Vera zuliebe. Meine beste Freundin folgt den Erläuterungen des Trainers mit einer Hingabe, als ginge es hier nicht um Yoga, sondern um das Geheimnis der ewigen Jugend, nach dem sie schon so lange vergeblich sucht. Als ob sie sich darüber mit ihren knapp fünfunddreißig Jahren und dieser traumhaften Figur Sorgen machen müsste! Silbe für Silbe saugt Vera die Worte unseres Kursleiters in sich auf und je tiefer er ihr in den Ausschnitt guckt, desto zufriedener sieht sie aus.
Ich dagegen werde von hinten wieder aussehen wie ein übergroßes Streifenhörnchen, und das Einzige, was nachher bei mir alles aufgesaugt hat, wird mein T-Shirt gewesen sein.
„Spürt die Harmonie in eurem Körper, mit euch selbst und eurer Umgebung. Ihr dürft loslassen, ihr müsst nichts entscheiden. Legt eure Konzentration in den Bauch, den Sitz der Sonnenenergie.“
Vera macht bestimmt schon alles richtig, trotzdem bleibt Luc bei ihr wieder einmal länger als notwendig stehen und fährt mit seiner Hand ihren schmalen Rücken hinunter.
„Ja, so ist es gut, ich spüre die Energie“, flüstert er Vera ins Ohr.
Ein Glück, dass wir hier in der letzten Reihe stehen, geht es mir durch den Kopf, denn dieses intime Getuschel muss wirklich niemand mitbekommen. Ich verdrehe genervt die Augen und tue so, als hätte ich nichts gesehen. Gleich wird er Schluss machen, ich weiß es.

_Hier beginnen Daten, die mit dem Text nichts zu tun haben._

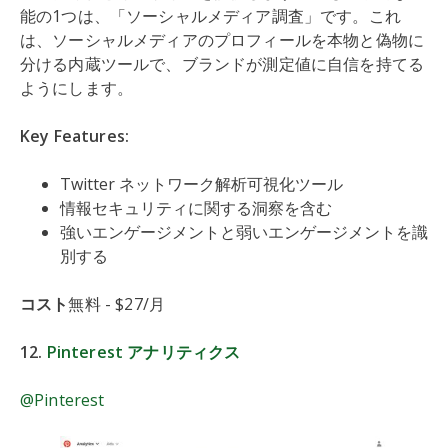
能の1つは、「ソーシャルメディア調査」です。これ
は、ソーシャルメディアのプロフィールを本物と偽物に
分ける内蔵ツールで、ブランドが測定値に自信を持てる
ようにします。
Key Features:
Twitter ネットワーク解析可視化ツール
情報セキュリティに関する洞察を含む
強いエンゲージメントと弱いエンゲージメントを識
別する
コスト
無料 - $27/月
12.
Pinterest アナリティクス
@Pinterest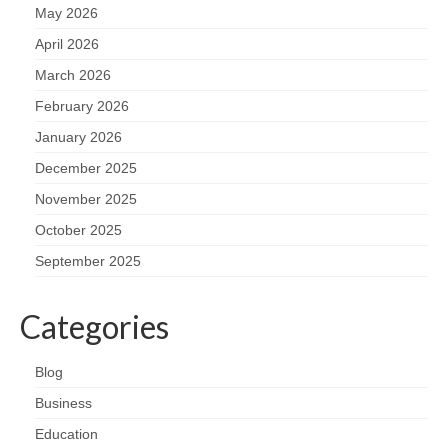
May 2026
April 2026
March 2026
February 2026
January 2026
December 2025
November 2025
October 2025
September 2025
Categories
Blog
Business
Education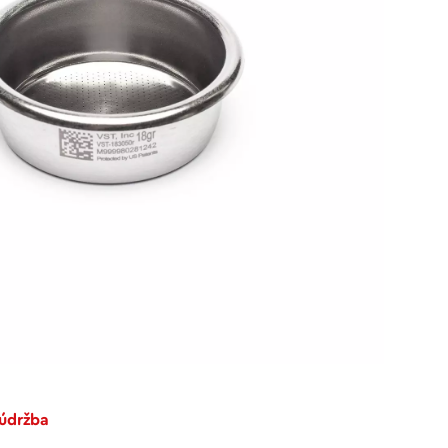
 údržba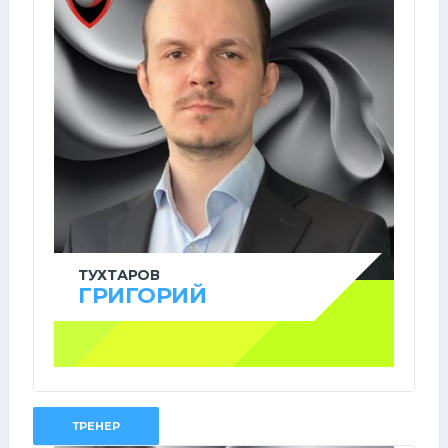
ТУХТАРОВ
ГРИГОРИЙ
ТРЕНЕР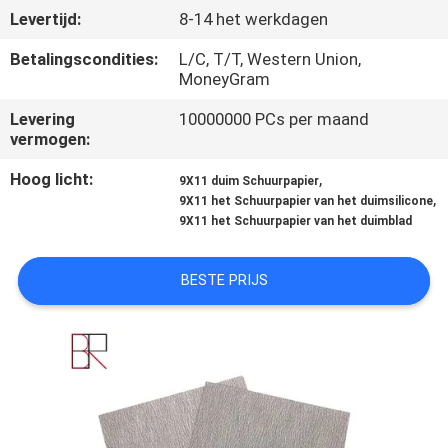
CONTACTEER
Levertijd:
8-14 het werkdagen
ONS
Betalingscondities:
L/C, T/T, Western Union,
MoneyGram
NIEUWS
Levering
10000000 PCs per maand
vermogen:
VERZOEK
Hoog licht:
,
9X11 duim Schuurpapier
,
OM
9X11 het Schuurpapier van het duimsilicone
9X11 het Schuurpapier van het duimblad
EEN
CITAAT
BESTE PRIJS
SITEMAP
PRIVACY
POLICY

„So, meine Damen, ich glaube, das war genug für heute, die Stunde ist um“, sagt er und mir hätte eigentlich gerade nur noch gefehlt, dass er dabei nicht in die Hände klatscht wie die alten Sportlehrerinnen in der Schule.
An sich kann ich ihn ja gut verstehen, denn an mir und meinem Mondgruß hätte ich heute an seiner Stelle auch nichts mehr korrigiert. Stattdessen habe ich gerade auch nur noch einen Wunsch: schnell raus aus diesen engen, feuchten Klamotten!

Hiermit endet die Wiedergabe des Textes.